Zavagno Giorgio, De Salvo Gian Luca, Casara Dario, Del Bianco Paola, Rubello Domenico, Meggiolaro Fabrizio, Rossi Carlo Riccardo, Pierobon Mariaelena, Lise Mario
University of Padova, Istituto di Clinica Chirurgica II, Padova (35128), Italy.
BMC Cancer. 2004 Jan 22;4:2. doi: 10.1186/1471-2407-4-2.
Although sentinel node biopsy (SNB) is becoming the standard approach for axillary staging in patients with small breast cancer, criteria for patient selection and some technical aspects of the procedure have yet to be clearly defined.
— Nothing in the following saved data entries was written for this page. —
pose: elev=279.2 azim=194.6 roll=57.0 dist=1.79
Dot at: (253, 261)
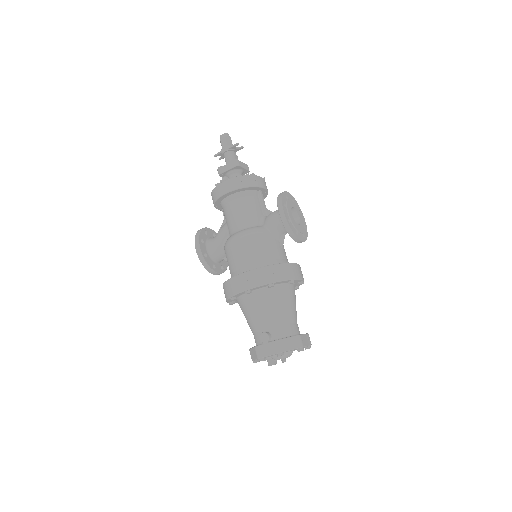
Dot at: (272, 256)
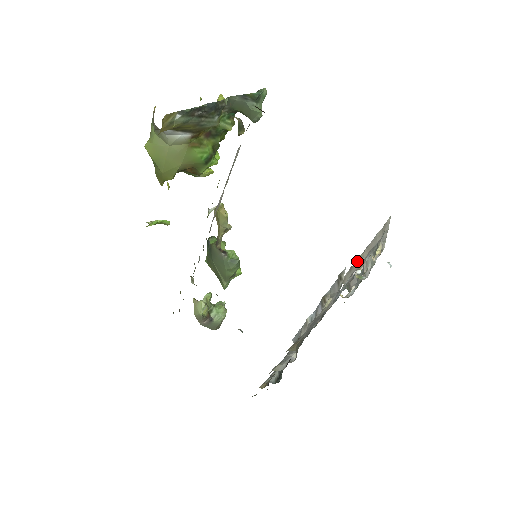
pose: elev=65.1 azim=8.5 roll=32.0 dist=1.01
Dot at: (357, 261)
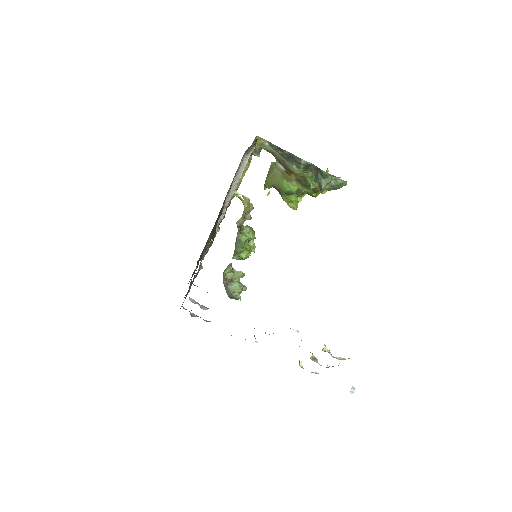
Dot at: occluded
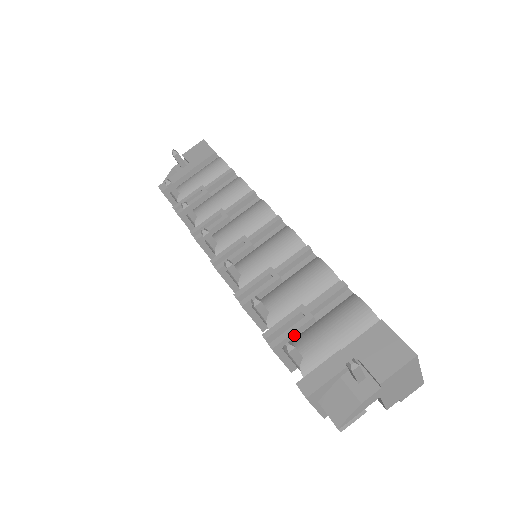
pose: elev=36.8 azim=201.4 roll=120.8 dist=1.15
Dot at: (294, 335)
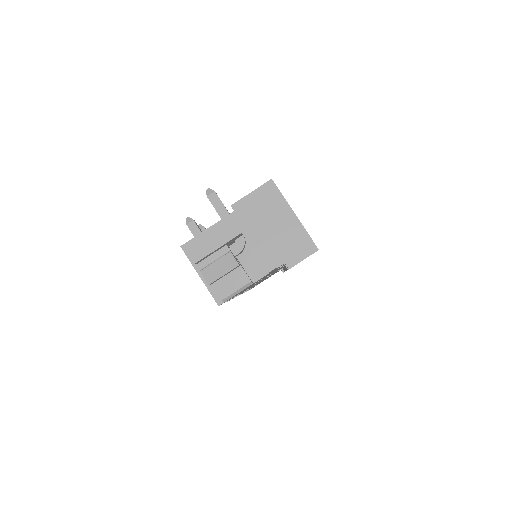
Dot at: occluded
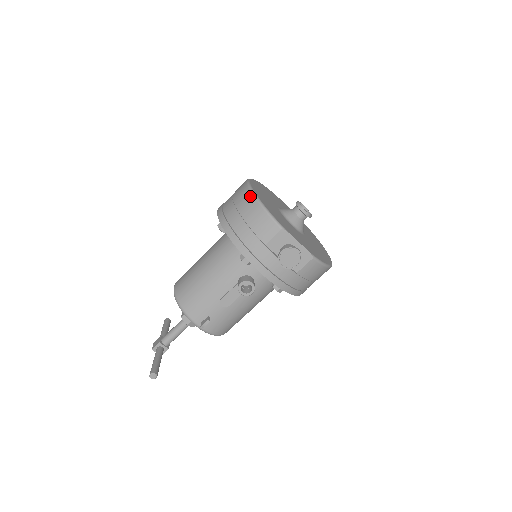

The aim of the present survey was therefore to investigate the way in which SNB is used by general surgeons working in the Veneto region, Italy.
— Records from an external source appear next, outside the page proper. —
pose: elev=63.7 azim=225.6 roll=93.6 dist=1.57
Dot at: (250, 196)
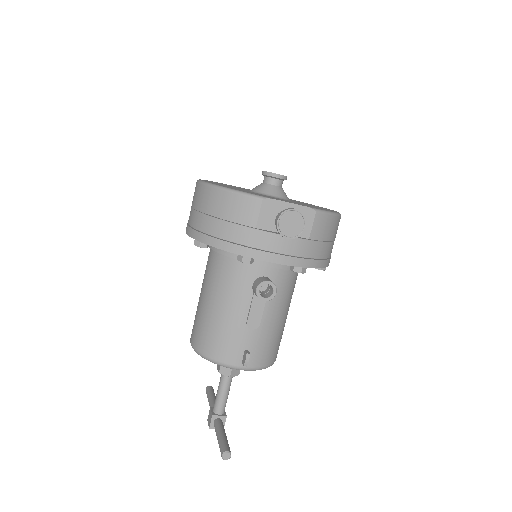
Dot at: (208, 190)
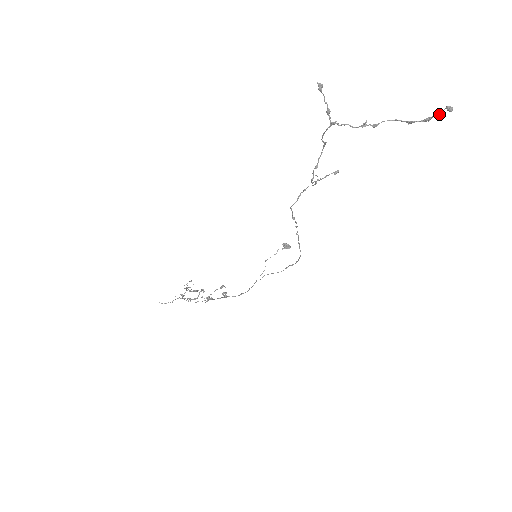
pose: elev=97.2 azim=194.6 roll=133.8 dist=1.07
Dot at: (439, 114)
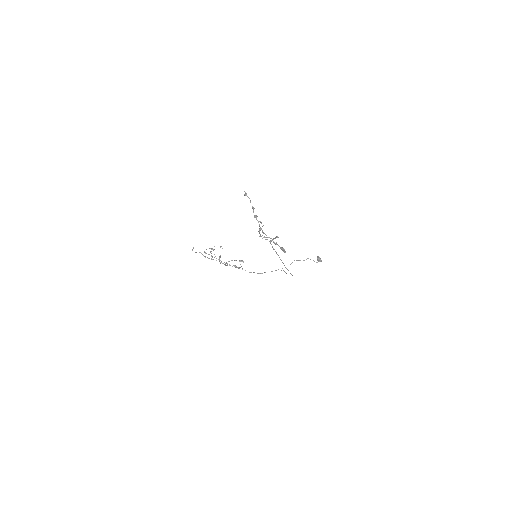
Dot at: (282, 250)
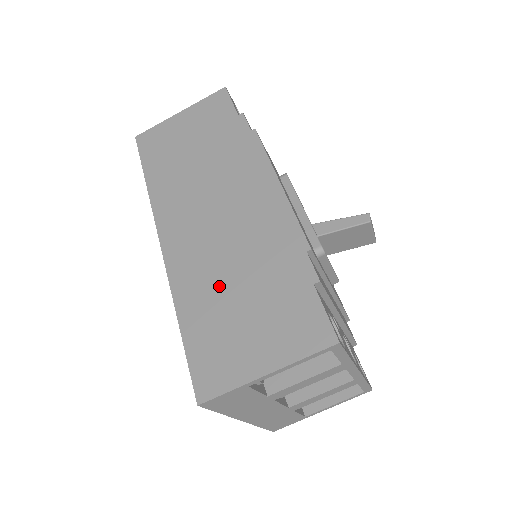
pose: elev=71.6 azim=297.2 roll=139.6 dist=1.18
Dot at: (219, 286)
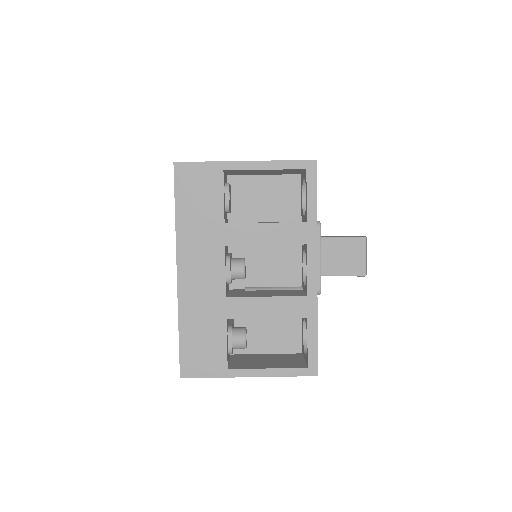
Dot at: occluded
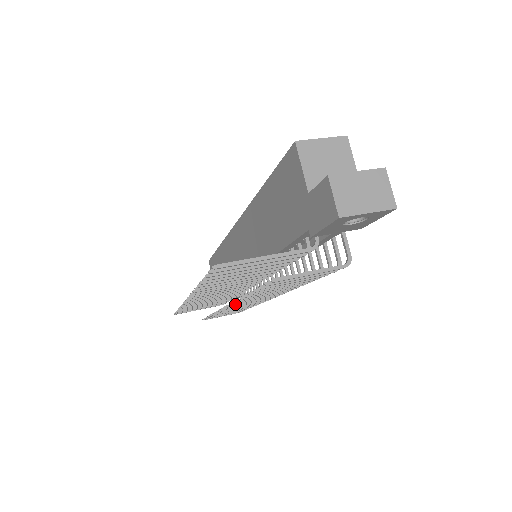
A 29-item questionnaire regarding various aspects of SNB practice was mailed to surgeons in charge of breast surgery in all the 56 surgical centres of the region.
The rate of response to the questionnaire was 82.1% (n = 46); 69.6% (n = 32) of the respondents routinely perform SNB in their clinical practice. Most of the interviewed surgeons (93.5%) expressed the belief that the acceptable false negative rate should be < or =5%. However, among the surgeons who perform SNB, only 34.4% performed more than 20 SNB during the learning phase. Indications are limited to tumours of < or =1 cm by 31.2% (n = 10) of respondents, < or =2 cm by 46.9% (n = 15) and < or =3 cm by 21.9% (n = 7). Almost all respondents (93.7%) agreed that a clinically positive axilla is a contraindication to SNB, while opinions differed widely concerning other potential contraindications. In most of the centres considered, SN identification is undertaken on the day before surgery using a subdermal injection of 30-50 MBq of 99mTc-albumin-nanocolloid followed by lymphoscintigraphy.
SNB is currently performed in the majority of hospitals in the Veneto region. However, the training phase and criteria used for patient selection differ from centre to centre. Certified training courses and shared guidelines are therefore highly desirable.
尽管前哨淋巴结活检(SNB)正成为小乳腺癌患者腋窝分期的标准方法,但患者选择标准和该手术的一些技术方面尚未明确界定。因此,本次调查的目的是研究意大利威尼托地区普通外科医生使用SNB的方式。
一份关于SNB实践各个方面的29项问卷被邮寄给该地区56个外科中心负责乳腺手术的外科医生。
问卷回复率为82.1%(n = 46);69.6%(n = 32)的受访者在临床实践中常规进行SNB。大多数接受采访的外科医生(93.5%)认为可接受的假阴性率应≤5%。然而,在进行SNB的外科医生中,只有34.4%在学习阶段进行了超过20例SNB。31.2%(n = 10)的受访者将适应症限制为肿瘤≤1 cm,46.9%(n = 15)为≤2 cm,21.9%(n = 7)为≤3 cm。几乎所有受访者(93.7%)都同意临床腋窝阳性是SNB的禁忌症,而对于其他潜在禁忌症,意见差异很大。在大多数被考虑的中心,使用皮下注射30 - 50 MBq的99mTc - 白蛋白 - 纳米胶体,随后进行淋巴闪烁显像,在手术前一天进行前哨淋巴结识别。
目前威尼托地区的大多数医院都在进行SNB。然而,各中心的培训阶段和患者选择标准各不相同。因此,非常需要认证培训课程和共享指南。